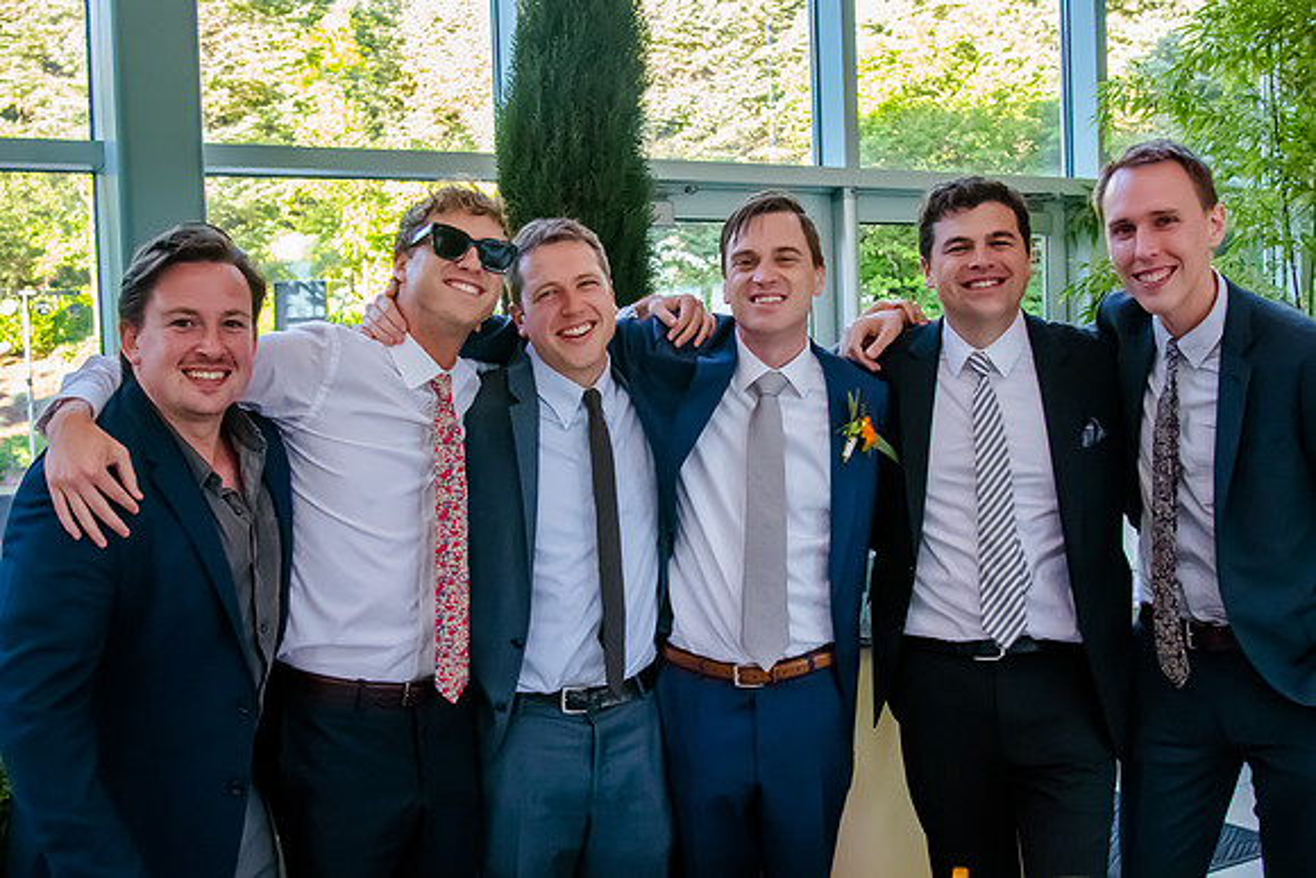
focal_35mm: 38
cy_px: 469
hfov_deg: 50.2
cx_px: 609
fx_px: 1404
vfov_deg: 34.7
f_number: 4.5
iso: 4000
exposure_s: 1/400
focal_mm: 24
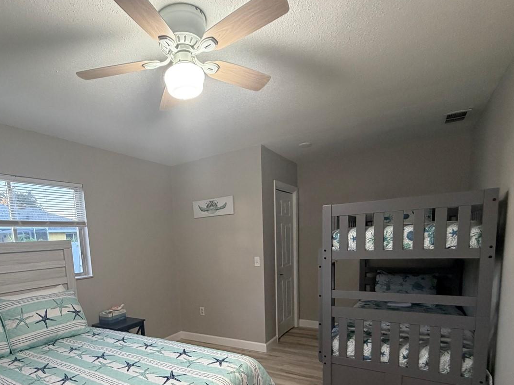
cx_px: 203
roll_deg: +2.9
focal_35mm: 21
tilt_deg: -7.2
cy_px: 283
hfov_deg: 78.0
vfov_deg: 60.4
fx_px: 312
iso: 250
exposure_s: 1/60
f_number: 2.2
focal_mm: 2.22
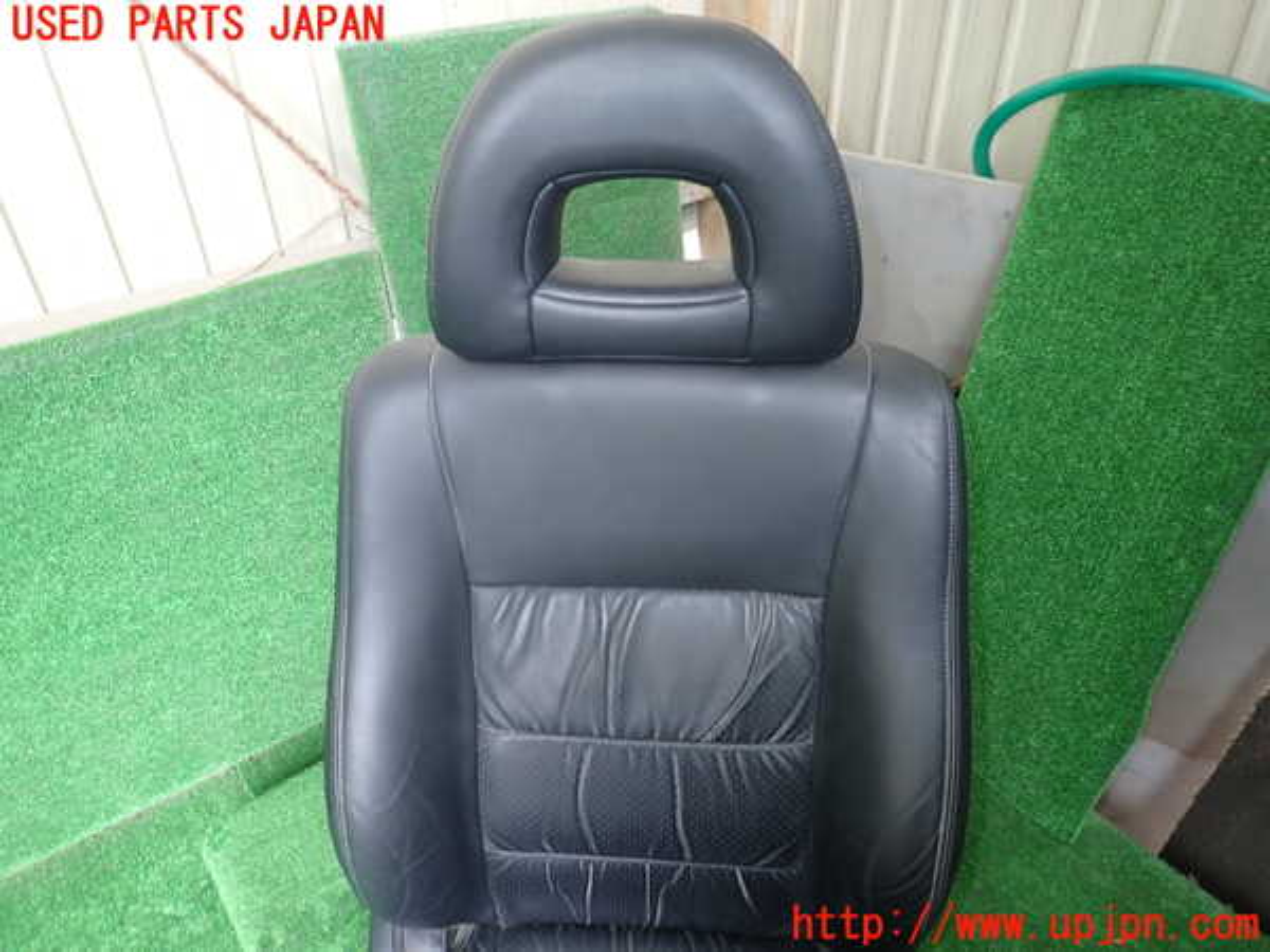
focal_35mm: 25
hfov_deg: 69.4
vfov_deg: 54.9
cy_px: 476
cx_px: 635
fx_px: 917
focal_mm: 4.5
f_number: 2
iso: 200
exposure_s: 1/60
□ □ □ □
▶ **Aim of the task**: With the pictures removed, return the data above word for word.

▶ **Solution to the problem**:
focal_35mm: 38
cy_px: 469
hfov_deg: 50.2
cx_px: 609
fx_px: 1404
vfov_deg: 34.7
f_number: 4.5
iso: 4000
exposure_s: 1/400
focal_mm: 24
cx_px: 203
roll_deg: +2.9
focal_35mm: 21
tilt_deg: -7.2
cy_px: 283
hfov_deg: 78.0
vfov_deg: 60.4
fx_px: 312
iso: 250
exposure_s: 1/60
f_number: 2.2
focal_mm: 2.22
focal_35mm: 25
hfov_deg: 69.4
vfov_deg: 54.9
cy_px: 476
cx_px: 635
fx_px: 917
focal_mm: 4.5
f_number: 2
iso: 200
exposure_s: 1/60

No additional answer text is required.